Возможно, что-то он, Куропёлкин, в Баборыбе важнейшего и тончайшего (по замыслу) и не расчувствовал. Мол, игрушка она и есть игрушка. Тем более с лёгкостью востребованная.
А в ней, возможно, поместили секрет.
295
И Куропёлкин посчитал нужным немедленно спуститься в Шалаш, к Баборыбе.
Спустился и сразу получил бейсбольной битой по лбу. Или полицейским средством усмирения массовых беспорядков. Впрочем, ни биты, ни резиновой дубины в руках Людмилы Афанасьевны не было.

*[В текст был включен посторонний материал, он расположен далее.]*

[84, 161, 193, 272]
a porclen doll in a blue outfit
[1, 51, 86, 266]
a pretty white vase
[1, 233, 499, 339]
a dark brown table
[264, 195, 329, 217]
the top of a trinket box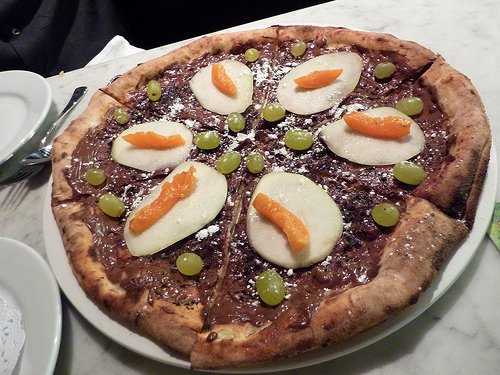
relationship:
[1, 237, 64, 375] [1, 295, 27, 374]
plate with doily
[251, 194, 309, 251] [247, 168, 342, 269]
orange puree on white slice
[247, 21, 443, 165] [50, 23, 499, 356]
slice of pizza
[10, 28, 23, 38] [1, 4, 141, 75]
button on a shirt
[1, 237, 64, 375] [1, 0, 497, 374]
plate on table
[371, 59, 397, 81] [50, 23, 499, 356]
grape on pizza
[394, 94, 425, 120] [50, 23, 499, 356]
grape on pizza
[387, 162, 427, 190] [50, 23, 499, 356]
grape on pizza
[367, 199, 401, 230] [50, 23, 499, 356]
grape on pizza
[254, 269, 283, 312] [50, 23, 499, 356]
grape on pizza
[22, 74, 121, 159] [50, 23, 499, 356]
spoon next to pizza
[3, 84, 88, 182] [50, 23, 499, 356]
fork next to pizza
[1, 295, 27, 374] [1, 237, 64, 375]
doily on plate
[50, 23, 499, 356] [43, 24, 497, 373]
pizza on plate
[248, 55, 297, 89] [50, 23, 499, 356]
white powder on pizza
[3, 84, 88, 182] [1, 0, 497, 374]
fork on table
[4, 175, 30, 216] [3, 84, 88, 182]
shadow of fork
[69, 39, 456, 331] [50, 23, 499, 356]
sauce on pizza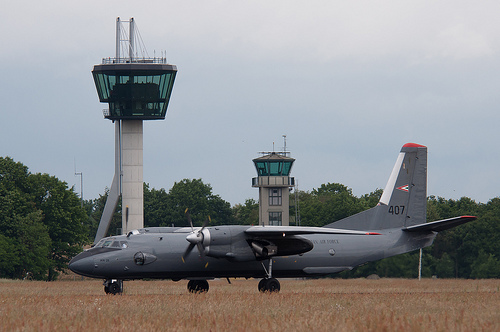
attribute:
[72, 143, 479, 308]
grey airplane — gray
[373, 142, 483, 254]
tail — plane, white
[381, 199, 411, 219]
numbers — black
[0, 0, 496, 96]
clouds — white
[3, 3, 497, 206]
sky — blue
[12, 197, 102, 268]
leaves — green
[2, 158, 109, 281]
trees — green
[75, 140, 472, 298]
airplane — gray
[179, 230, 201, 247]
propeller nose — silver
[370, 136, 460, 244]
tail — tip, red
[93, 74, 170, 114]
windows — Green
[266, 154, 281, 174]
windows — Green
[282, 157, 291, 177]
windows — Green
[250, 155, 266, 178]
windows — Green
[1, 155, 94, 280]
leaves — Green 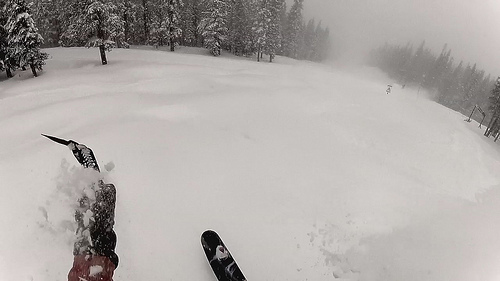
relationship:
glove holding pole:
[44, 178, 137, 255] [34, 120, 121, 221]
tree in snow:
[82, 7, 117, 47] [241, 122, 326, 180]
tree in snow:
[4, 5, 50, 77] [53, 88, 193, 161]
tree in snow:
[83, 1, 125, 66] [7, 0, 498, 274]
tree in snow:
[83, 1, 125, 66] [0, 27, 495, 279]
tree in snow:
[156, 2, 185, 54] [0, 27, 495, 279]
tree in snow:
[194, 1, 232, 54] [0, 27, 495, 279]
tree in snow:
[247, 1, 283, 61] [0, 27, 495, 279]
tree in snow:
[4, 1, 47, 75] [0, 27, 495, 279]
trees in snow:
[364, 9, 498, 121] [358, 79, 437, 201]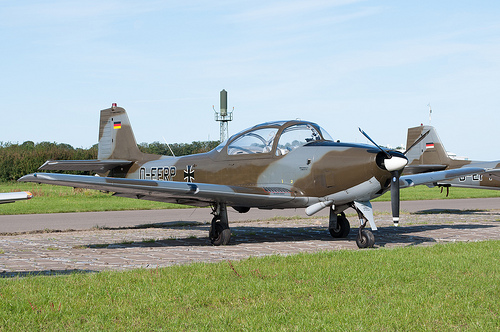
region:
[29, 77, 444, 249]
a small fighter jet on the runway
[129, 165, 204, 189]
black lettering on the jet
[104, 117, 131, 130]
a striped sticker on the plane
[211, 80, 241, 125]
a green tower behind the plane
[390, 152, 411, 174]
a white tip on the nose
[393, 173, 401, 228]
a black propeller blade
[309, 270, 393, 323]
green grass next to the runway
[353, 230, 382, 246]
small black wheels on the plane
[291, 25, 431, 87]
a bright blue sky overhead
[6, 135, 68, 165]
trees lined along the runway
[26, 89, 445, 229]
A vintage airplane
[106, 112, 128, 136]
The German flag on the tail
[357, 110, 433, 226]
Propeller on an airplane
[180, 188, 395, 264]
Wheels on an airplane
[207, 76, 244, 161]
A tower behind the plane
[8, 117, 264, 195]
Trees in the distance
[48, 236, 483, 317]
Grass in the foreground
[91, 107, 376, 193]
Camouflage paint on the plane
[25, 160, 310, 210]
The wing of an airplane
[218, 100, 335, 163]
Windows on an airplane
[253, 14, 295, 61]
part of a cloud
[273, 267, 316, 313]
part of a field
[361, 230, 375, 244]
part of a wheel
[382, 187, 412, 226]
part of a propellor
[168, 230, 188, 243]
part of a shade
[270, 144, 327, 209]
edge of a plane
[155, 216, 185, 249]
part of a shade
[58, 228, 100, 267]
part of a floor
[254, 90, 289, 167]
part of a cockpit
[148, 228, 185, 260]
part of a shade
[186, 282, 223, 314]
GRASS IS CUT VERY SHORT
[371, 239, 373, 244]
WHEEL IS BLACK ON THE PLANE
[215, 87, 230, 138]
TOWER ON THE OTHER SIDE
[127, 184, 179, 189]
WING IS ATTACHED TO THE SIDE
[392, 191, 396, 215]
THE PROPELLER IS ON THE FRONT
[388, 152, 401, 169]
THE SPINNER IS IN THE MIDDLE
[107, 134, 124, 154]
THE TAIL IS ON THE BACK OF THE PLANE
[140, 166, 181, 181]
WORDS ARE ON THE PLANE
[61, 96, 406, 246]
PLANE IS ON THE GROUND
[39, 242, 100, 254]
GROUND IS MADE OF GRAVITY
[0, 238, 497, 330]
a section of green grass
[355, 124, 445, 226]
an airplane propeller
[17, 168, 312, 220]
the wing of a plane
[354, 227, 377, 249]
the wheel of a plane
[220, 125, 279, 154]
part of a window of a plane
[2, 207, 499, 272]
part of a concrete area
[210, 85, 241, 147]
a large gray tower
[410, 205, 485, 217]
a black shadow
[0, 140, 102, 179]
a section of green trees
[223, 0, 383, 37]
part of a section of clouds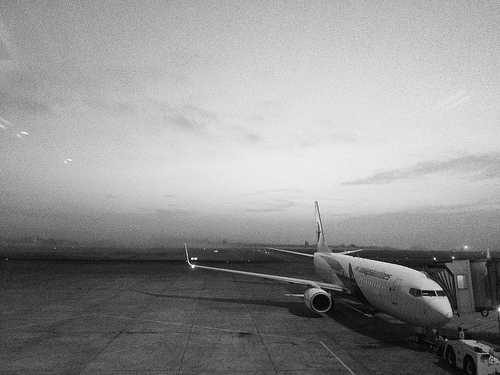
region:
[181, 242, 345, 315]
the right wing on a plane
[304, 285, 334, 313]
the right engine on a plane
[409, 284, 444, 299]
the front windshield on a plane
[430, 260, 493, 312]
the exit of a plane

Просто она огрела Куропёлкина словами:
— Это ты, Куропёлкин, у нас Баборыба, а не я. Какой из тебя мужик? Или хотя бы семейный проживатель? Ты холодная и безответственная особа! Я забеременела, а ты моими состояниями не интересуешься!
— Чего? — вскрикнул Куропёлкин.
— Того! — зло сказала Мила-Лося. — Ты прекрасно слышал то, что я тебе открыла, и всё понял.
— А ты не врёшь? — грубо поинтересовался Куропёлкин. — От вас, баб, можно ожидать чего хочешь и чего не хочешь.
— Имею медицинскую справку, — с вызовом и будто бы с высот постамента материнского капитала произнесла Баборыба. — Она сейчас у Селиванова на проверке.
— Но этого не может быть! — сказал Куропёлкин.
— Чего не может быть?
— Беременности твоей.
— Это почему же? — удивилась Мила-Лося.
— Гарантия профессора Удочкина, — сказал Куропёлкин.
— То есть в твоём сознании, или хотя бы в твоём подсознании, я всё ещё осталась мезенской сёмгой, и для тебя важны мнения ихтиолога Удочкина… Что же ты тогда укладывался ко мне в постель?
Тут из правого глаза Баборыбы и потекла медленная струйка жидкости, возможно, солёной, и Куропёлкин устыдился. Женщина же засмущалась, повернулась лицом к окну, и Куропёлкин сообразил, что она встретила его (а скорее всего и ожидала его прихода) не в карнавально-манящем наряде, желающей произвести выгодное впечатление, а в приговорённом к осуждению продвинутыми людьми чуть ли не банном махровом халате (слава Богу — не сиреневом) и явно ношенных шлёпанцах. То есть перед Куропёлкиным стояла тихая, обиженная женщина (из обывательниц, прихлопнутых моралями горлана-главаря: герань на окне, слоники на комоде), приготовившая себя к служению домработницей и материнскому подвигу. Впрочем, при движениях ею Куропёлкину предьявлялись ядрёные колени, способные вызвать волнения и в натурах самых застенчивых мужчин.